**DIRECTIONS FOR THIS TASK:** Your task is to return all of the entries below exactly, leaving out each picture.

**INFORMATION PROVIDED:**
[Start of Attachment]
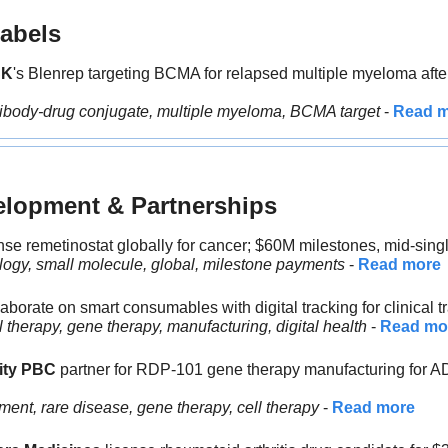
abels
SK
's Blenrep targeting BCMA for relapsed multiple myeloma after
tibody-drug conjugate, multiple myeloma, BCMA target
 - 
Read 
elopment & Partnerships
nse remetinostat globally for cancer; $60M milestones, mid-single
logy, small molecule, global, milestone payments
 - 
Read more
laborate on smart consumables with digital tracking for clinical tr
 therapy, gene therapy, manufacturing, digital health
 - 
Read mo
ity PBC 
partner for RDP-101 gene therapy manufacturing for A
ent, rare disease, gene therapy, cell therapy 
- 
Read more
[End of Attachment]
**WRITTEN REPLY:**
abels
SK
's Blenrep targeting BCMA for relapsed multiple myeloma after
tibody-drug conjugate, multiple myeloma, BCMA target
 - 
Read 
elopment & Partnerships
nse remetinostat globally for cancer; $60M milestones, mid-single
logy, small molecule, global, milestone payments
 - 
Read more
laborate on smart consumables with digital tracking for clinical tr
 therapy, gene therapy, manufacturing, digital health
 - 
Read mo
ity PBC 
partner for RDP-101 gene therapy manufacturing for A
ent, rare disease, gene therapy, cell therapy 
- 
Read more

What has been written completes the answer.